(Modification records)
▬▬▬▬▬▬▬▬▬▬
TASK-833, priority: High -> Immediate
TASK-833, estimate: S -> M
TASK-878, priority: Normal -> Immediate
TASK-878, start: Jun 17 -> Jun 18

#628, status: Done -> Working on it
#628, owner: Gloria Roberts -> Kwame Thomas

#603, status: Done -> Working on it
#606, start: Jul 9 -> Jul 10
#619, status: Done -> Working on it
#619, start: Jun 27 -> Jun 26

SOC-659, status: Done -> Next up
▬▬▬▬▬▬▬▬▬▬
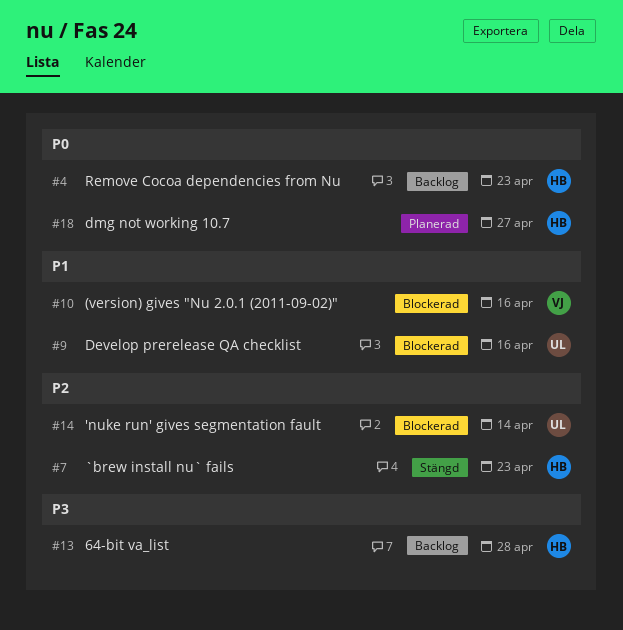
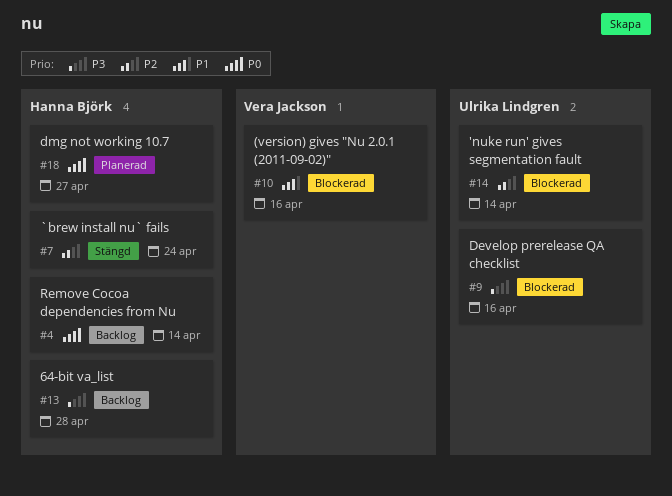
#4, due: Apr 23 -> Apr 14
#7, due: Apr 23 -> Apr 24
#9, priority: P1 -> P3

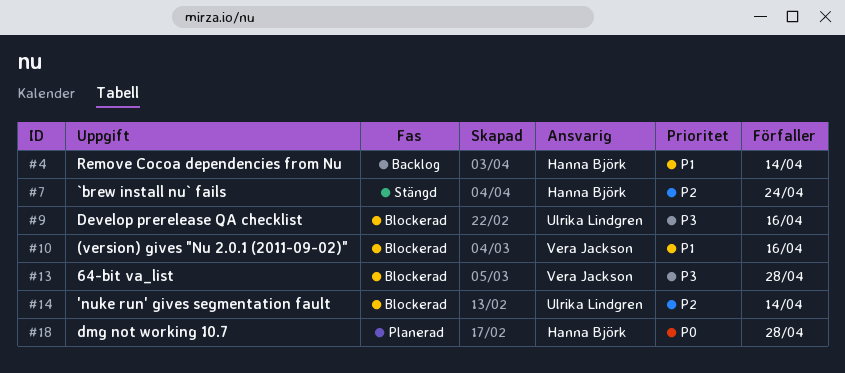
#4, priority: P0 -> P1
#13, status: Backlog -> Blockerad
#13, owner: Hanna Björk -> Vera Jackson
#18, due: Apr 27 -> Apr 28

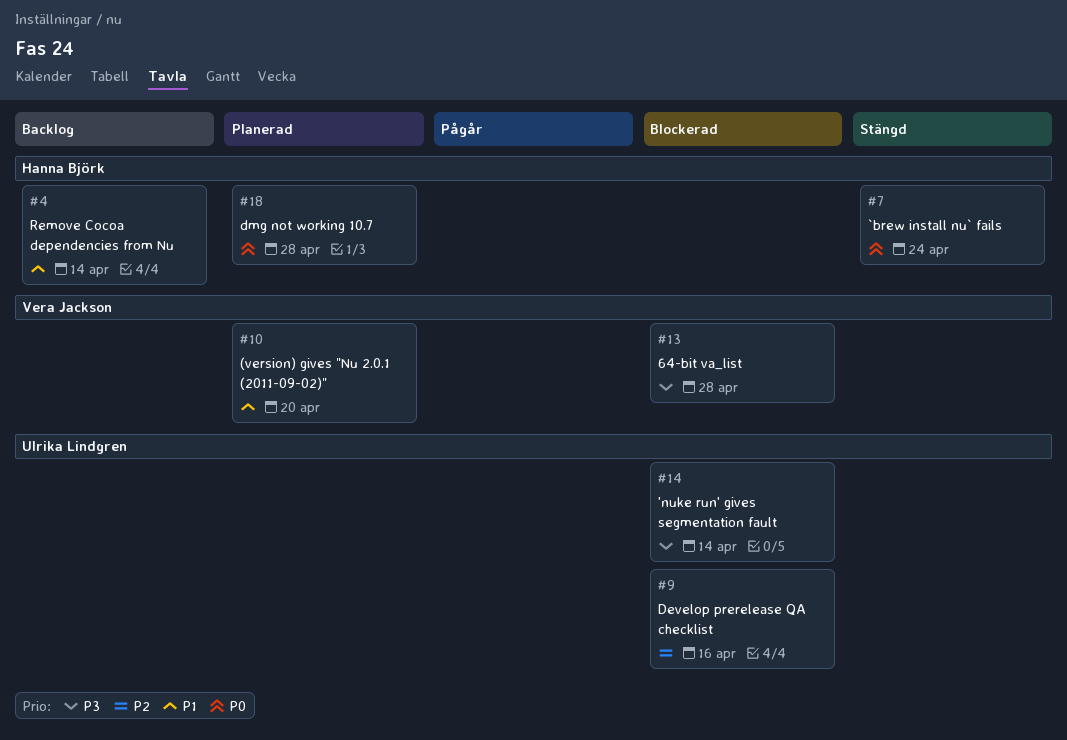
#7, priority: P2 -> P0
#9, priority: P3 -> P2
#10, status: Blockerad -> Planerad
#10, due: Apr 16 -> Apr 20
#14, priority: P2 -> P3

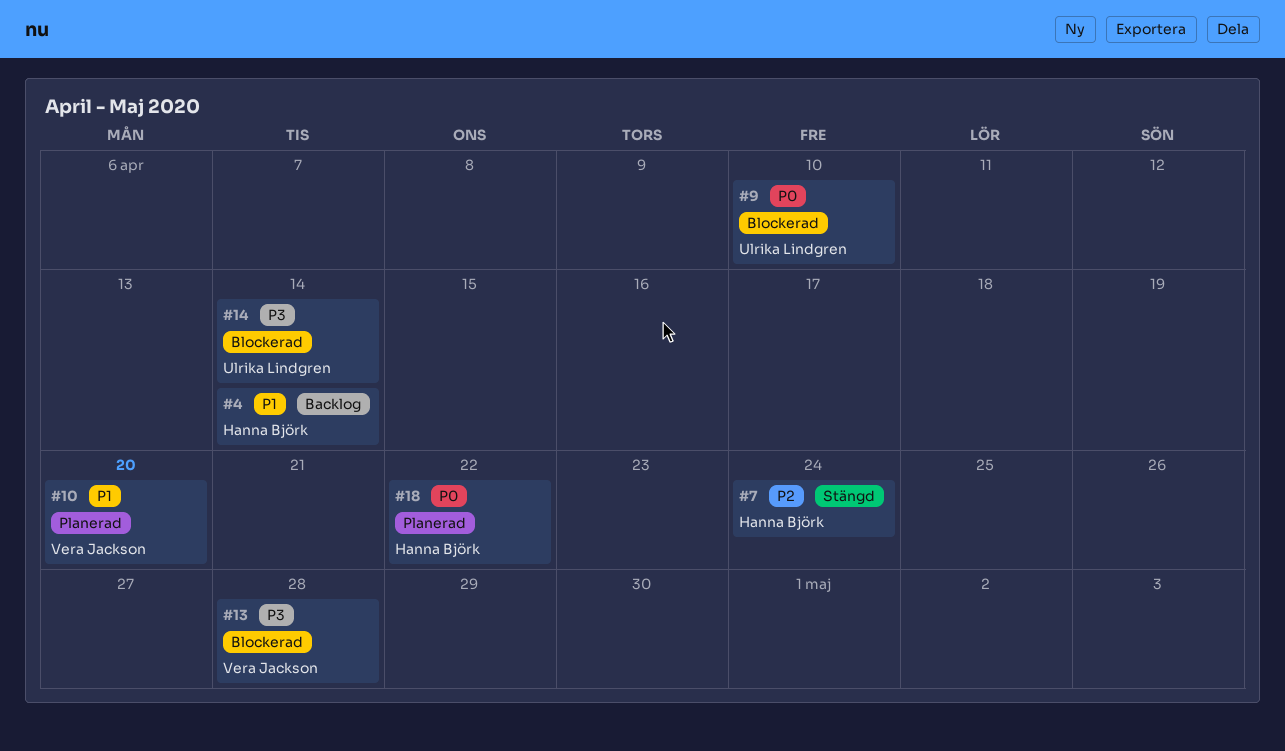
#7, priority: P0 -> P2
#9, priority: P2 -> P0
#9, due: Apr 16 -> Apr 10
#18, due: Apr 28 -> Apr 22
▬▬▬▬▬▬▬▬▬▬
If a line in the records above includes the string "TASK", copy it.

> **Final answer**
TASK-833, priority: High -> Immediate
TASK-833, estimate: S -> M
TASK-878, priority: Normal -> Immediate
TASK-878, start: Jun 17 -> Jun 18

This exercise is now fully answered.